Information
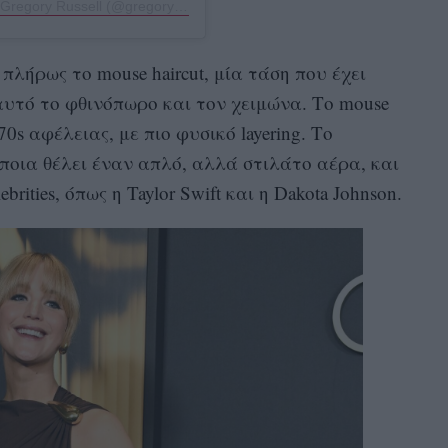
Η δημοσίευση κοινοποιήθηκε από το χρήστη Gregory Russell (@gregoryrussellhair)
λήρως το mouse haircut, μία τάση που έχει
αυτό το φθινόπωρο και τον χειμώνα. Το mouse
70s αφέλειας, με πιο φυσικό layering. Το
όποια θέλει έναν απλό, αλλά στιλάτο αέρα, και
rities, όπως η Taylor Swift και η Dakota Johnson.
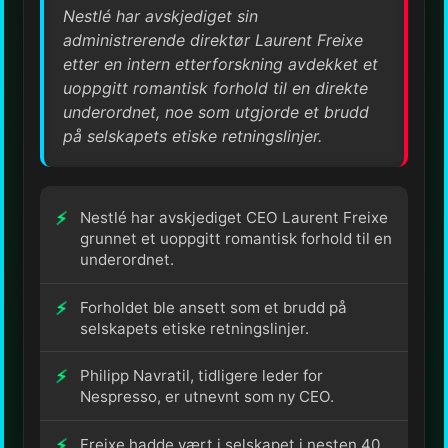
Nestlé har avskjediget sin
administrerende direktør Laurent Freixe
etter en intern etterforskning avdekket et
uoppgitt romantisk forhold til en direkte
underordnet, noe som utgjorde et brudd
på selskapets etiske retningslinjer.
Nestlé har avskjediget CEO Laurent Freixe
grunnet et uoppgitt romantisk forhold til en
underordnet.
Forholdet ble ansett som et brudd på
selskapets etiske retningslinjer.
Philipp Navratil, tidligere leder for
Nespresso, er utnevnt som ny CEO.
Freixe hadde vært i selskapet i nesten 40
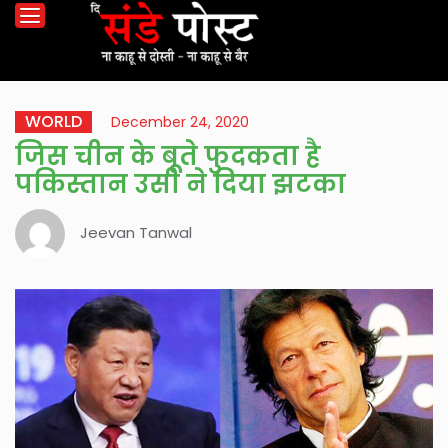
WORLD
December 24, 2020
जिस चीन के बूते फुदकता है
पकिस्तान उसी ने दिया झटका
Jeevan Tanwal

The task
Please count the lines above that contain the word "retningslinjer" and reply with only that number.

Task result
2